Provided entries:
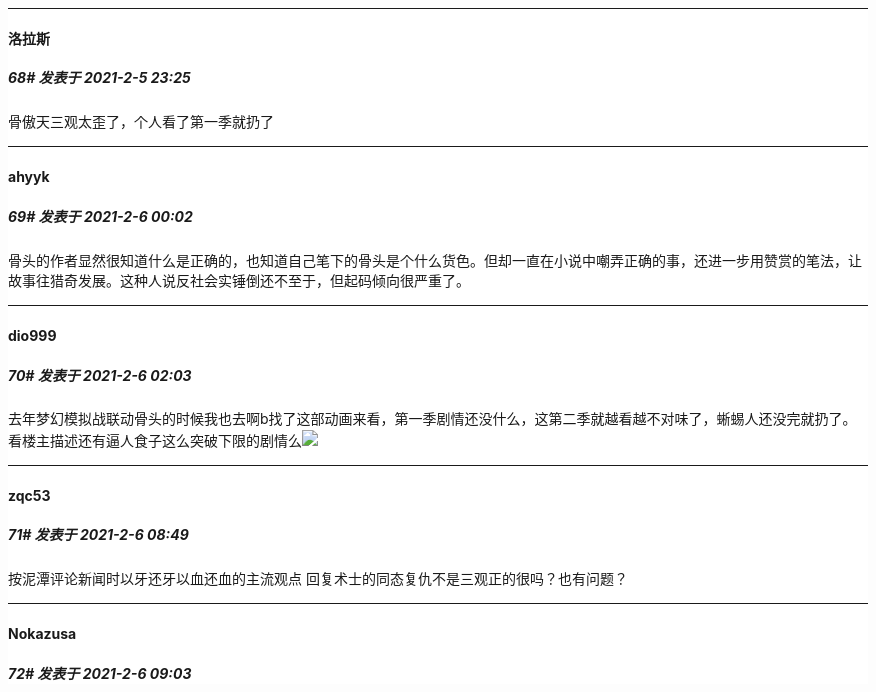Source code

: 
*****

####  洛拉斯  
##### 68#       发表于 2021-2-5 23:25




骨傲天三观太歪了，个人看了第一季就扔了







*****

####  ahyyk  
##### 69#       发表于 2021-2-6 00:02




骨头的作者显然很知道什么是正确的，也知道自己笔下的骨头是个什么货色。但却一直在小说中嘲弄正确的事，还进一步用赞赏的笔法，让故事往猎奇发展。这种人说反社会实锤倒还不至于，但起码倾向很严重了。







*****

####  dio999  
##### 70#       发表于 2021-2-6 02:03




去年梦幻模拟战联动骨头的时候我也去啊b找了这部动画来看，第一季剧情还没什么，这第二季就越看越不对味了，蜥蜴人还没完就扔了。看楼主描述还有逼人食子这么突破下限的剧情么<img src="https://static.saraba1st.com/image/smiley/face2017/002.png" referrerpolicy="no-referrer">







*****

####  zqc53  
##### 71#       发表于 2021-2-6 08:49




按泥潭评论新闻时以牙还牙以血还血的主流观点 回复术士的同态复仇不是三观正的很吗？也有问题？







*****

####  Nokazusa  
##### 72#       发表于 2021-2-6 09:03
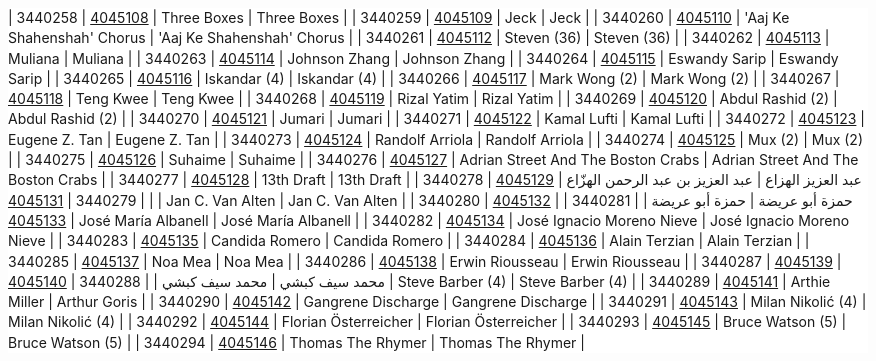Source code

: | 3440258 | [4045108](https://www.discogs.com/artist/4045108) | Three Boxes | Three Boxes |
| 3440259 | [4045109](https://www.discogs.com/artist/4045109) | Jeck | Jeck |
| 3440260 | [4045110](https://www.discogs.com/artist/4045110) | 'Aaj Ke Shahenshah' Chorus | 'Aaj Ke Shahenshah' Chorus |
| 3440261 | [4045112](https://www.discogs.com/artist/4045112) | Steven (36) | Steven (36) |
| 3440262 | [4045113](https://www.discogs.com/artist/4045113) | Muliana | Muliana |
| 3440263 | [4045114](https://www.discogs.com/artist/4045114) | Johnson Zhang | Johnson Zhang |
| 3440264 | [4045115](https://www.discogs.com/artist/4045115) | Eswandy Sarip | Eswandy Sarip |
| 3440265 | [4045116](https://www.discogs.com/artist/4045116) | Iskandar (4) | Iskandar (4) |
| 3440266 | [4045117](https://www.discogs.com/artist/4045117) | Mark Wong (2) | Mark Wong (2) |
| 3440267 | [4045118](https://www.discogs.com/artist/4045118) | Teng Kwee | Teng Kwee |
| 3440268 | [4045119](https://www.discogs.com/artist/4045119) | Rizal Yatim | Rizal Yatim |
| 3440269 | [4045120](https://www.discogs.com/artist/4045120) | Abdul Rashid (2) | Abdul Rashid (2) |
| 3440270 | [4045121](https://www.discogs.com/artist/4045121) | Jumari | Jumari |
| 3440271 | [4045122](https://www.discogs.com/artist/4045122) | Kamal Lufti | Kamal Lufti |
| 3440272 | [4045123](https://www.discogs.com/artist/4045123) | Eugene Z. Tan | Eugene Z. Tan |
| 3440273 | [4045124](https://www.discogs.com/artist/4045124) | Randolf Arriola | Randolf Arriola |
| 3440274 | [4045125](https://www.discogs.com/artist/4045125) | Mux (2) | Mux (2) |
| 3440275 | [4045126](https://www.discogs.com/artist/4045126) | Suhaime | Suhaime |
| 3440276 | [4045127](https://www.discogs.com/artist/4045127) | Adrian Street And The Boston Crabs | Adrian Street And The Boston Crabs |
| 3440277 | [4045128](https://www.discogs.com/artist/4045128) | 13th Draft | 13th Draft |
| 3440278 | [4045129](https://www.discogs.com/artist/4045129) | عبد العزيز الهزاع | عبد العزيز بن عبد الرحمن الهزّاع |
| 3440279 | [4045131](https://www.discogs.com/artist/4045131) | Jan C. Van Alten | Jan C. Van Alten |
| 3440280 | [4045132](https://www.discogs.com/artist/4045132) | حمزة أبو عريضة | حمزة أبو عريضة |
| 3440281 | [4045133](https://www.discogs.com/artist/4045133) | José María Albanell | José María Albanell |
| 3440282 | [4045134](https://www.discogs.com/artist/4045134) | José Ignacio Moreno Nieve | José Ignacio Moreno Nieve |
| 3440283 | [4045135](https://www.discogs.com/artist/4045135) | Candida Romero | Candida Romero |
| 3440284 | [4045136](https://www.discogs.com/artist/4045136) | Alain Terzian | Alain Terzian |
| 3440285 | [4045137](https://www.discogs.com/artist/4045137) | Noa Mea | Noa Mea |
| 3440286 | [4045138](https://www.discogs.com/artist/4045138) | Erwin Riousseau | Erwin Riousseau |
| 3440287 | [4045139](https://www.discogs.com/artist/4045139) | محمد سيف كبشي | محمد سيف كبشي |
| 3440288 | [4045140](https://www.discogs.com/artist/4045140) | Steve Barber (4) | Steve Barber (4) |
| 3440289 | [4045141](https://www.discogs.com/artist/4045141) | Arthie Miller | Arthur Goris |
| 3440290 | [4045142](https://www.discogs.com/artist/4045142) | Gangrene Discharge | Gangrene Discharge |
| 3440291 | [4045143](https://www.discogs.com/artist/4045143) | Milan Nikolić (4) | Milan Nikolić (4) |
| 3440292 | [4045144](https://www.discogs.com/artist/4045144) | Florian Österreicher | Florian Österreicher |
| 3440293 | [4045145](https://www.discogs.com/artist/4045145) | Bruce Watson (5) | Bruce Watson (5) |
| 3440294 | [4045146](https://www.discogs.com/artist/4045146) | Thomas The Rhymer | Thomas The Rhymer |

Assigned task: Reproduce the source text of all the rows above character for character, leaving out the pictures.

Result:
Source code

: 
*****

####  洛拉斯  
##### 68#       发表于 2021-2-5 23:25




骨傲天三观太歪了，个人看了第一季就扔了







*****

####  ahyyk  
##### 69#       发表于 2021-2-6 00:02




骨头的作者显然很知道什么是正确的，也知道自己笔下的骨头是个什么货色。但却一直在小说中嘲弄正确的事，还进一步用赞赏的笔法，让故事往猎奇发展。这种人说反社会实锤倒还不至于，但起码倾向很严重了。







*****

####  dio999  
##### 70#       发表于 2021-2-6 02:03




去年梦幻模拟战联动骨头的时候我也去啊b找了这部动画来看，第一季剧情还没什么，这第二季就越看越不对味了，蜥蜴人还没完就扔了。看楼主描述还有逼人食子这么突破下限的剧情么<img src="https://static.saraba1st.com/image/smiley/face2017/002.png" referrerpolicy="no-referrer">







*****

####  zqc53  
##### 71#       发表于 2021-2-6 08:49




按泥潭评论新闻时以牙还牙以血还血的主流观点 回复术士的同态复仇不是三观正的很吗？也有问题？







*****

####  Nokazusa  
##### 72#       发表于 2021-2-6 09:03
Source code

: | 3440258 | [4045108](https://www.discogs.com/artist/4045108) | Three Boxes | Three Boxes |
| 3440259 | [4045109](https://www.discogs.com/artist/4045109) | Jeck | Jeck |
| 3440260 | [4045110](https://www.discogs.com/artist/4045110) | 'Aaj Ke Shahenshah' Chorus | 'Aaj Ke Shahenshah' Chorus |
| 3440261 | [4045112](https://www.discogs.com/artist/4045112) | Steven (36) | Steven (36) |
| 3440262 | [4045113](https://www.discogs.com/artist/4045113) | Muliana | Muliana |
| 3440263 | [4045114](https://www.discogs.com/artist/4045114) | Johnson Zhang | Johnson Zhang |
| 3440264 | [4045115](https://www.discogs.com/artist/4045115) | Eswandy Sarip | Eswandy Sarip |
| 3440265 | [4045116](https://www.discogs.com/artist/4045116) | Iskandar (4) | Iskandar (4) |
| 3440266 | [4045117](https://www.discogs.com/artist/4045117) | Mark Wong (2) | Mark Wong (2) |
| 3440267 | [4045118](https://www.discogs.com/artist/4045118) | Teng Kwee | Teng Kwee |
| 3440268 | [4045119](https://www.discogs.com/artist/4045119) | Rizal Yatim | Rizal Yatim |
| 3440269 | [4045120](https://www.discogs.com/artist/4045120) | Abdul Rashid (2) | Abdul Rashid (2) |
| 3440270 | [4045121](https://www.discogs.com/artist/4045121) | Jumari | Jumari |
| 3440271 | [4045122](https://www.discogs.com/artist/4045122) | Kamal Lufti | Kamal Lufti |
| 3440272 | [4045123](https://www.discogs.com/artist/4045123) | Eugene Z. Tan | Eugene Z. Tan |
| 3440273 | [4045124](https://www.discogs.com/artist/4045124) | Randolf Arriola | Randolf Arriola |
| 3440274 | [4045125](https://www.discogs.com/artist/4045125) | Mux (2) | Mux (2) |
| 3440275 | [4045126](https://www.discogs.com/artist/4045126) | Suhaime | Suhaime |
| 3440276 | [4045127](https://www.discogs.com/artist/4045127) | Adrian Street And The Boston Crabs | Adrian Street And The Boston Crabs |
| 3440277 | [4045128](https://www.discogs.com/artist/4045128) | 13th Draft | 13th Draft |
| 3440278 | [4045129](https://www.discogs.com/artist/4045129) | عبد العزيز الهزاع | عبد العزيز بن عبد الرحمن الهزّاع |
| 3440279 | [4045131](https://www.discogs.com/artist/4045131) | Jan C. Van Alten | Jan C. Van Alten |
| 3440280 | [4045132](https://www.discogs.com/artist/4045132) | حمزة أبو عريضة | حمزة أبو عريضة |
| 3440281 | [4045133](https://www.discogs.com/artist/4045133) | José María Albanell | José María Albanell |
| 3440282 | [4045134](https://www.discogs.com/artist/4045134) | José Ignacio Moreno Nieve | José Ignacio Moreno Nieve |
| 3440283 | [4045135](https://www.discogs.com/artist/4045135) | Candida Romero | Candida Romero |
| 3440284 | [4045136](https://www.discogs.com/artist/4045136) | Alain Terzian | Alain Terzian |
| 3440285 | [4045137](https://www.discogs.com/artist/4045137) | Noa Mea | Noa Mea |
| 3440286 | [4045138](https://www.discogs.com/artist/4045138) | Erwin Riousseau | Erwin Riousseau |
| 3440287 | [4045139](https://www.discogs.com/artist/4045139) | محمد سيف كبشي | محمد سيف كبشي |
| 3440288 | [4045140](https://www.discogs.com/artist/4045140) | Steve Barber (4) | Steve Barber (4) |
| 3440289 | [4045141](https://www.discogs.com/artist/4045141) | Arthie Miller | Arthur Goris |
| 3440290 | [4045142](https://www.discogs.com/artist/4045142) | Gangrene Discharge | Gangrene Discharge |
| 3440291 | [4045143](https://www.discogs.com/artist/4045143) | Milan Nikolić (4) | Milan Nikolić (4) |
| 3440292 | [4045144](https://www.discogs.com/artist/4045144) | Florian Österreicher | Florian Österreicher |
| 3440293 | [4045145](https://www.discogs.com/artist/4045145) | Bruce Watson (5) | Bruce Watson (5) |
| 3440294 | [4045146](https://www.discogs.com/artist/4045146) | Thomas The Rhymer | Thomas The Rhymer |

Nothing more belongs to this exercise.